On our way out to go to Prout's Neck, Seth noticed a small field off to the right that looked like it would be good habitat for owls. It was worth a shot, so we pulled off the side of the road and played a few NSWO songs in hopes for a response. We didn't hear a response from a NSWO, but SUCCESS!!! We all clearly heard a GHOW announce, "Who's awake? Me too!" off in the distance! We immediately drove down toward the tree line where it was heard and got out of our cars. To our amazement, the owl was directly in the tree above us! It took some processing time as there was some confusion with it being so early in the morning, but suddenly the owl took off from its perch and most were able to see the silhouette of it flying against the sky as dawn was just beginning to break.
Stopping briefly at Prout's Neck where there had been a report of the extremely-difficult-to-get Long-eared Owl, we did some playback to no success.
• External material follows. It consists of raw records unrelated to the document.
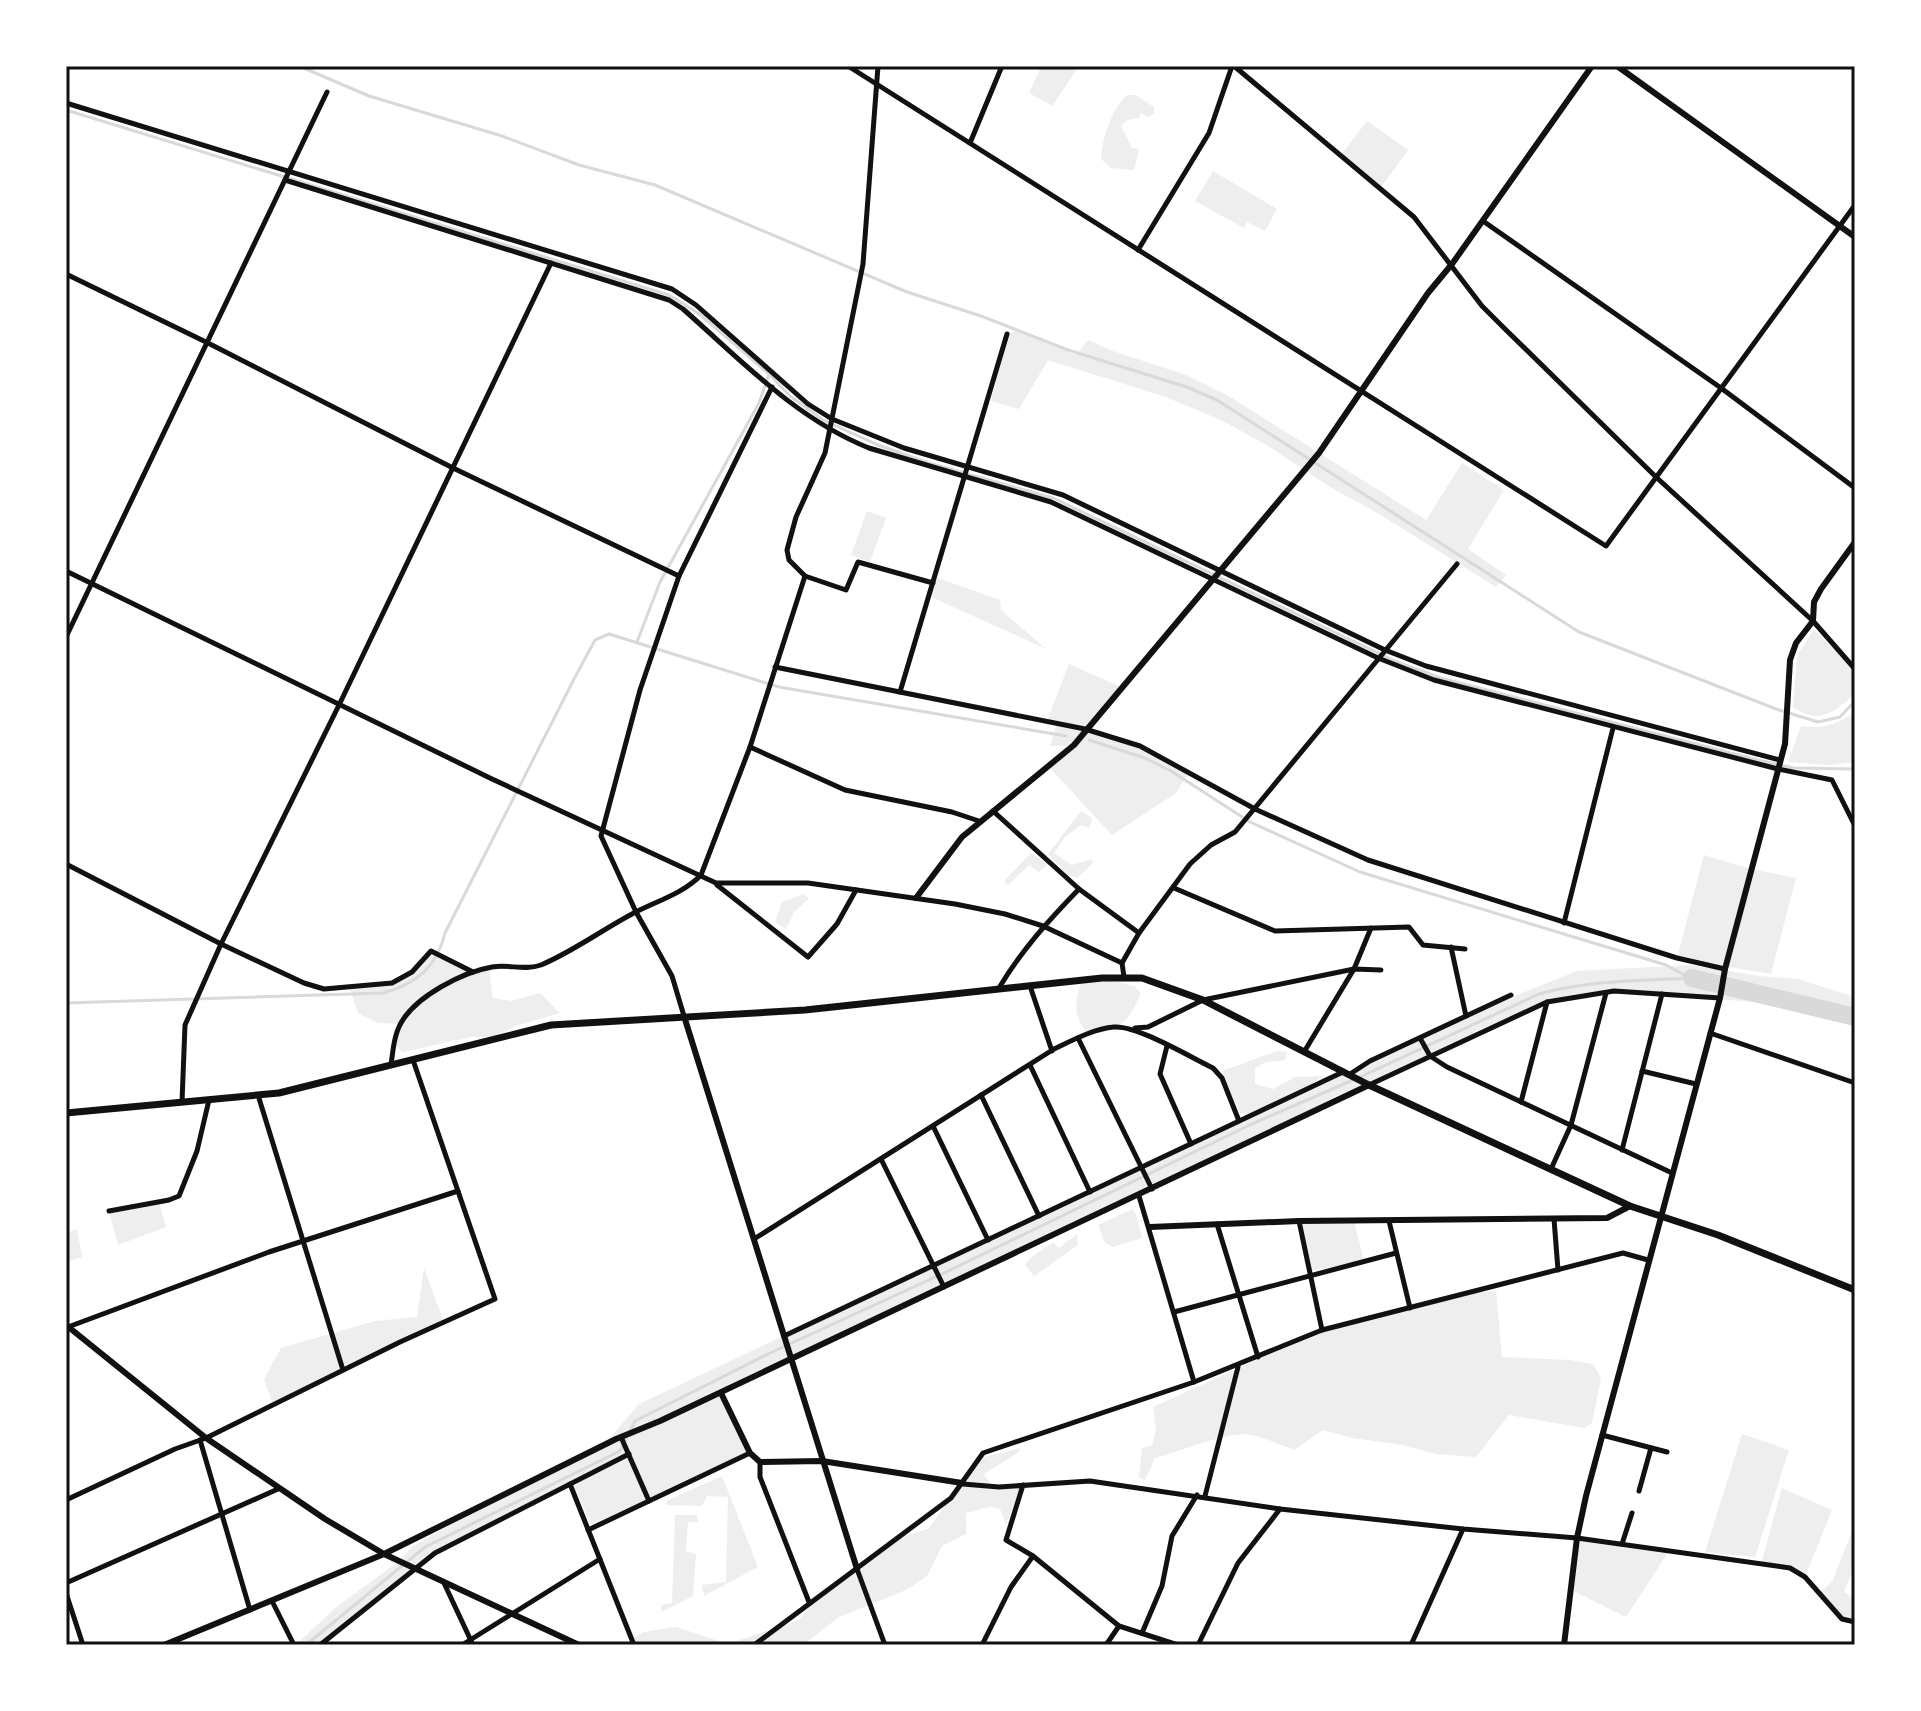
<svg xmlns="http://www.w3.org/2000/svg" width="1921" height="1711" font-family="Commissioner,sans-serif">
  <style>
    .green { fill: #eee }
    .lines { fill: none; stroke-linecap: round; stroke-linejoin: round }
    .stream { stroke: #d9d9d9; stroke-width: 3 }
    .river { stroke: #d9d9d9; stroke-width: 18 }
    .minor { stroke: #111; stroke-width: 5 }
    .tertiary { stroke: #111; stroke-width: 6 }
    .secondary { stroke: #111; stroke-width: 7 }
    .neatline { fill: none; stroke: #111; stroke-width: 3 }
  </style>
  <rect width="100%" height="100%" fill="#fff"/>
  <g class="green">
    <path d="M1036 66H1079L1052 106 1029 93 1040 69Z"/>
    <path d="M1127 95H1136L1154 107V113L1148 117 1140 113V118L1127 120 1121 126 1132 148 1139 149 1134 170 1111 168 1101 159C1102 139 1112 108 1127 95Z"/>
    <path d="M1367 121 1408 150 1379 190 1341 155Z"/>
    <path d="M1213 171 1277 209 1265 231 1247 222 1244 228 1195 201Z"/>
    <path d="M1016 331 1076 355 1088 340 1113 351 1186 375 1227 395 1426 520 1462 463 1504 490 1468 549 1506 575 1496 587 1379 514 1330 487 1268 446 1223 421 1166 397 1048 360 1019 409 991 401 1007 334Z"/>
    <path d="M867 511 886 518 870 562 851 555Z"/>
    <path d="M935 577 1000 600 1001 610 1046 649 929 596Z"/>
    <path d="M1814 629 1855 671V693C1836 711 1819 726 1793 707L1797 656Z"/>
    <path d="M1069 664 1121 687 1085 729 1140 746 1189 773 1176 793 1112 835 1050 768 1072 746H1050L1057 724 1047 721Z"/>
    <path d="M1855 712V762L1830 765 1788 762 1801 726C1824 729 1836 725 1855 712Z"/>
    <path d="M1081 811 1092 818 1089 828 1081 825 1065 837 1054 853 1072 865 1092 859 1093 863 1077 878 1068 875 1048 854Z"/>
    <path d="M1031 853 1048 864 1039 872 1029 865 1008 885 1004 881Z"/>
    <path d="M1704 855 1751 869 1796 878 1771 974 1677 958Z"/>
    <path d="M803 894 809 898 794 912 786 929 775 922 782 902Z"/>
    <path d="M429 953 473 972 489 967 493 998 511 1001 540 993 560 1013 515 1026 495 1037H471L403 1052 395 1045 400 1024 377 1023 358 1013 350 988 401 980Z"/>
    <path d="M1690 965 1759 976 1798 979 1855 997V1023L1806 1009 1754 1002 1639 993 1596 994 1542 1005 1478 1030 1440 1052 1336 1096 1207 1164 721 1392 750 1453 591 1525 574 1486 609 1465 435 1553 320 1645H296L334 1609 399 1561 413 1546 493 1500 603 1446 639 1404 1252 1115 1240 1113 1222 1071 1277 1051 1287 1052 1285 1060 1267 1062 1255 1068V1084L1273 1089 1295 1077 1323 1076 1299 1092 1359 1068 1470 1014 1577 971Z"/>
    <path d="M1102 978 1134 986 1141 993C1125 1028 1123 1026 1086 1031 1073 1016 1074 996 1083 980Z"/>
    <path d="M159 1202 166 1227 118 1245 109 1211Z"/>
    <path d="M1132 1209 1136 1214 1142 1238 1113 1247 1105 1243 1098 1225Z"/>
    <path d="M1299 1221H1354L1364 1261 1309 1271Z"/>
    <path d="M77 1229 82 1257 66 1262V1233Z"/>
    <path d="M1077 1234 1078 1245 1034 1276 1025 1265 1030 1258 1053 1242 1059 1248Z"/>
    <path d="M424 1268 443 1320 273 1404 264 1379 281 1348 375 1321 417 1317Z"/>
    <path d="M1496 1291 1502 1357 1570 1360 1593 1364 1601 1378 1592 1423 1584 1428 1509 1415 1476 1457 1436 1454 1403 1445 1352 1438 1323 1430 1294 1450C1280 1445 1266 1438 1252 1435 1230 1430 1179 1452 1155 1458L1145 1480 1139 1477 1142 1448 1152 1445 1156 1430 1153 1407 1322 1330 1469 1293Z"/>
    <path d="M1742 1434 1789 1450 1755 1557 1705 1552Z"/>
    <path d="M1020 1448 1019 1452 984 1474 994 1489 1020 1488 1006 1525 1000 1509 989 1507 966 1513V1534L942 1546 927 1576 906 1590 839 1617 803 1645H637L634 1638 644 1632 676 1627 728 1644 799 1620 820 1594 900 1537 928 1529 980 1458Z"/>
    <path d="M722 1476 758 1567 704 1596 702 1585 726 1582 728 1497 707 1496 702 1506 666 1505V1501Z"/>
    <path d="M1782 1488 1832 1510 1805 1577 1790 1568 1761 1564Z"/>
    <path d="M675 1515H697L698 1522H688L686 1551 696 1554 693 1596 661 1612V1605L672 1603Z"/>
    <path d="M1855 1524V1565L1844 1592 1852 1597 1855 1593V1619H1842L1820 1592 1832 1582Z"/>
    <path d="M1577 1538 1669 1551 1626 1617 1570 1589Z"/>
  </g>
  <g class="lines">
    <g class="stream">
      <path d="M299 66 369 96 502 136 579 165 655 185 907 292 981 316 1068 350 1187 387 1217 400 1579 632 1776 709 1818 722 1840 717 1855 701"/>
      <path d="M66 110 669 295 698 313 769 374 790 396 823 420 878 445 929 463 1053 498 1397 662 1441 678 1758 760 1794 768 1855 769"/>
      <path d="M637 642 660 582 759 403 769 374"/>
      <path d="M1089 740 1145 758 1171 771 1250 822 1360 872 1666 965 1688 977"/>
      <path d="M66 1003 383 993C416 984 437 967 445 933L574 679 595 640 609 634 779 687 1066 736"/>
      <path d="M1360 1077 1539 994C1589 980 1641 981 1692 978"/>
      <path d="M306 1645 425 1547 620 1451 635 1421 770 1353 944 1273 1254 1123 1353 1080"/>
    </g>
    <path class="river" d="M1692 978 1855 1017"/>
    <g class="minor">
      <path d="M848 66 1606 546 1855 205"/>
      <path d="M878 66 863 264 825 453 796 517 787 550 789 560 805 576 846 590 858 562 933 583"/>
      <path d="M1234 66 1414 217 1482 306 1504 328 1656 477 1813 621 1855 669"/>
      <path d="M66 103 672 289 696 305 808 404 832 419 904 448 1063 495 1385 650 1426 666 1780 760"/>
      <path d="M970 143 1002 66"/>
      <path d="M285 180 669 300 683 309C741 360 796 419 869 448L1051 502 1378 658 1434 680 1778 769 1832 780 1855 826"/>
      <path d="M1483 221 1721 388 1855 488"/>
      <path d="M1138 250 1209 133 1232 66"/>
      <path d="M66 274 208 343 453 468 679 576"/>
      <path d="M66 571 492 779 716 883H808L955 904 1005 914 1043 926 1122 963"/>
      <path d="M66 637 327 92"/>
      <path d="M775 667 1085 729 1140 746 1255 809 1368 860 1677 958 1725 969"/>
      <path d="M900 692 1007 334"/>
      <path d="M750 747 845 790 952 812 979 821"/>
      <path d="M993 811 1079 889 1139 933"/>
      <path d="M66 864 221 944 304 983 324 989 392 983 412 972 431 951 473 972"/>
      <path d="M717 885 808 957 837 924 856 890"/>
      <path d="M1174 888 1275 931 1409 927 1423 945 1465 949"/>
      <path d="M1564 923 1613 728"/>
      <path d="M1451 947 1466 1016"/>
      <path d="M1124 977 1122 963 1139 933 1190 864 1211 845 1235 832 1457 564"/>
      <path d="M1030 986 1052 1051"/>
      <path d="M999 988C1021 951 1048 921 1079 889"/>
      <path d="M684 1016 672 976 636 912 601 836 640 690 679 576 772 387"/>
      <path d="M1135 1028 1148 1027 1203 1000 1354 969 1381 970"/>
      <path d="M1710 1033 1855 1083"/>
      <path d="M1078 1038 1152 1189"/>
      <path d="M1420 1038 1430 1056 1447 1067 1672 1173"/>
      <path d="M1167 1046 1160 1074 1191 1144"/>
      <path d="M1304 1052 1354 969 1371 928"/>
      <path d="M391 1065C393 1051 394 1035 401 1023 416 996 463 972 492 967 509 964 524 971 541 965 572 952 602 930 632 914 654 902 683 894 701 875L750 747 805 576"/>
      <path d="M1030 1065 1090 1192"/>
      <path d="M1642 1071 1696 1084"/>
      <path d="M1350 1074 1370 1061 1511 995"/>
      <path d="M1369 1085 1547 1002 1614 991 1720 998"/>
      <path d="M258 1095 343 1370"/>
      <path d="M981 1095 1039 1216"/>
      <path d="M182 1102 185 1025 221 944 340 703 551 263"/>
      <path d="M1521 1102 1547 1002"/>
      <path d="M933 1126 988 1240"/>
      <path d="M1622 1150 1662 994"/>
      <path d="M881 1159 944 1287"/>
      <path d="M1551 1169 1571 1125 1606 993"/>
      <path d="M1139 1196 1194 1382"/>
      <path d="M109 1211 169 1200 179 1196 197 1151 209 1100"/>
      <path d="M1554 1219 1558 1270"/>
      <path d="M1299 1221 1322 1330"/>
      <path d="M1389 1221 1410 1308"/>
      <path d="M1217 1224 1258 1357"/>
      <path d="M754 1239 1054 1049C1073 1040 1093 1029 1114 1027 1137 1025 1190 1057 1213 1068L1222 1078 1239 1121"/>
      <path d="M1174 1312 1396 1253"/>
      <path d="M68 1327 269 1252 458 1191"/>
      <path d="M784 1336 1343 1072"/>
      <path d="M1602 1435 1667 1452"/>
      <path d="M621 1437 649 1501"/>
      <path d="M200 1440 250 1610"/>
      <path d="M760 1462V1477L809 1602"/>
      <path d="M570 1484 634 1645"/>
      <path d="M963 1484 999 1487 1090 1481 1280 1509 1463 1529 1577 1538 1790 1568 1805 1577 1842 1619 1855 1622"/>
      <path d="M1023 1485 1006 1540 1033 1556 1119 1626 1178 1645"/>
      <path d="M1639 1491 1651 1448"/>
      <path d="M1205 1496 1238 1367"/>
      <path d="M66 1500 175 1449 206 1438 400 1342 495 1299 413 1060"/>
      <path d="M588 1530 750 1453"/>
      <path d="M1622 1544 1632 1513"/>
      <path d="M857 1569 885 1645"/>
      <path d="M66 1583 278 1489"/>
      <path d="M444 1583 473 1645"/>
      <path d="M66 1593 83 1645"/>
      <path d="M272 1601 294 1645"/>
      <path d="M1142 1633 1162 1586 1172 1536 1197 1495"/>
      <path d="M320 1645 435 1553 629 1454"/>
      <path d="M462 1645 600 1559"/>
      <path d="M754 1645 951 1498 983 1453 1194 1382 1322 1330 1623 1253 1648 1260"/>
      <path d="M982 1645 1011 1587 1033 1556"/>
      <path d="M1106 1645 1119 1626"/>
      <path d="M1198 1645 1238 1563 1280 1509"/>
      <path d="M1411 1645 1463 1529"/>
      <path d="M1854 1645 1855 1637"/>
    </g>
    <g class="tertiary">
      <path d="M1617 66 1855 237"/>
      <path d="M916 898 962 837 1074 745 1319 453 1428 293 1452 264 1592 66"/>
      <path d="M684 1016 857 1569"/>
      <path d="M1150 1227 1299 1221 1607 1218 1630 1206"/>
      <path d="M66 1325 206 1438 325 1519 384 1554 579 1645"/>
      <path d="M721 1393 750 1453 760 1462 822 1461 962 1483"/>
      <path d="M164 1645 384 1554 616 1439 660 1421 1369 1085"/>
      <path d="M1564 1645 1577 1538 1586 1496 1720 998 1725 969 1785 744 1790 660 1796 643 1813 621 1814 602 1821 589 1855 542"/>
    </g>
    <path class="secondary" d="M66 1113 279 1093 551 1025 805 1010 1102 978H1142L1203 1000 1369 1085 1630 1206 1718 1235 1855 1290"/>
  </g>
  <rect width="1921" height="1711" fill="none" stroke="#ffffff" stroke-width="136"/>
  <rect x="68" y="68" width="1785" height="1575" class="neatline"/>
</svg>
But it was exhilarating to see some of the more common birds like Mourning Doves, Northern Cardinals, and Black-capped Chickadees begin to stir in the early morning and fly over our heads. We then focused on trying to get to some of the open marshland where we had our last chance to hear owls calling from a distance.
We rushed out to parts of the Scarborough Marsh, again with little success, but we did see a group of crows that began mobbing something, which we hoped was an owl, but sadly we couldn't get close enough to confirm it. We spent some time discussing owl facts as we definitely wanted this to be a learning event, but we eventually rounded out the day with only one confirmed owl on our "owlting".
But wait, there's more! As we gathered to send everyone off at the Maine Audubon Scarborough Marsh Center, several young birders saw Herring an Great Black-backed Gulls in the distance, as well as a small flock of Snow Buntings that flew over. As people were literally getting into their cars, Lena spotted a hawk(?) flying slowly in the distance. Upon further examination, it turned out to be a Peregrine Falcon with something in its talons! What a great way to end our "owlting" adventure with such a great bird.